Wednesday, July 17, 2013

COMPOSING ONE'S LIFE: FRANCIS BACON AND SCIENTIFIC CREATIVITY



 

My first reading with Mr. Cohen of Francis Bacon (1561-1626) was his essays (lots of two word titles beginning with “Of,” like “Of Friendship.”  I thought his essays were dry and not as illuminating as Montaigne’s.  I then read his “Novum Organon” a fragment from an incomplete book on the acquisition of knowledge.  In it Bacon rejects the logical method of making deductions, which are almost like syllogisms.  He felt not much science came from that.  Instead he argued, the scientist depends on the “slow and faithful toil gathering information and brings it into understanding.”  This process he called induction.  He felt the ideas from such an approach could be put to test and he is credited with defining and introducing the scientific method. I also read excerpts of his New Atlantis, a Utopian novel in which he describes the formation of a scientific society with funding for research and research is applied for human use, especially to provide inventions, solving social problems, extending life, and making humanity unlimited benefits limited only by our capacity for  imagination.  The problem with induction is we are not told how it works in our minds.  We are instead assured by Bacon that “faithful toil” of gathering information will bring it about.

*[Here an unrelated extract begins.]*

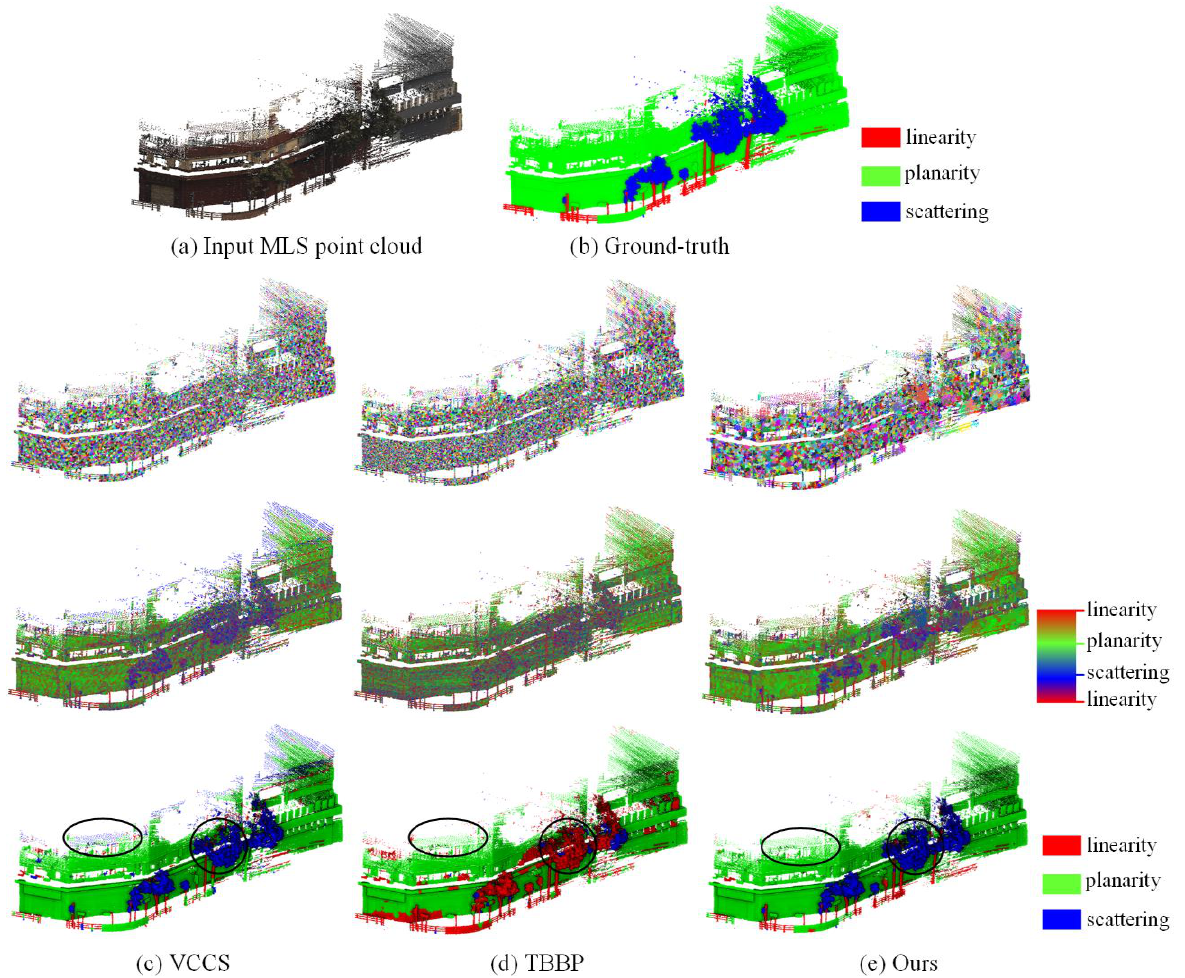
Figure 5. Comparison of structural segmentation results of the MLS dataset. (a) is the input MLS point cloud, (b) is the manually labeled ground-truth with red, green and blue referring to linearity, planarity and scattering, respectively. (c) – (e) show the segmentation results derived supervoxels generated by VCCS, TBBP and our method. In (c) – (e), from top to bottom are the random colour-coded supervoxels, visualized shape descriptors derived from supervoxels and the structural components colour-coded based on their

At first I was skeptical that this was how science works. Later, when I did science with Muller, I realized he was right.  I still remember the night in Muller’s laboratory about 1957 when I was trying to add a gene mutation to the left and to the right of a stock that I wanted to use in an experiment on gene structure for the dumpy family of alleles.  I was looking for the recombined fly I desired and suddenly saw a fly that was unexpected.  It was almost like a flash of recognition that I realized it was not a contaminant and had to be recombination of a different sort.  It had occurred within the gene and not between the gene and the marker I was looking for.  I then realized with a second flash, that if this was indeed a recombinant within the gene there was no limit to recombining all the member mutations of that gene I had in my stock collection. I was jumping with excitement and wanted to tell everyone I could find but at 2 AM there was no one else in the laboratory I could share my delight that evening.  Every since, I put the emphasis on that phrase “faithful toil” as the basis for gaining insights into knowledge.  I applied it to my books.  I don’t write an outline for a book.  I submerge myself in the topic I want to write and let the connections emerge.  The more my heap of 5 x 8 cards mounts up the more likely they will reveal a number of themes which become the chapters in my book. That is how I wrote The Gene: A Critical History, or The Unfit: A History of a Bad Idea, or The 7 Sexes.  Why extend what is already known when the past is waiting there for the scholar to exert “faithful toil” and make it come alive?  Is this not true for the germination of a poem, a musical composition, or a painting?  We can’t poke our minds and make them construct the pieces from some picture of the entirety we eventually produce.  It emerges in pieces and in connections. The best we can do is tell ourselves, that’s right, or that doesn’t work.  Unlike art, however, science has reality as a backup and experimentation is relentless in confirming or shattering our initial insights.  For this I give thanks and it is to Francis Bacon that I say, “Thank you”.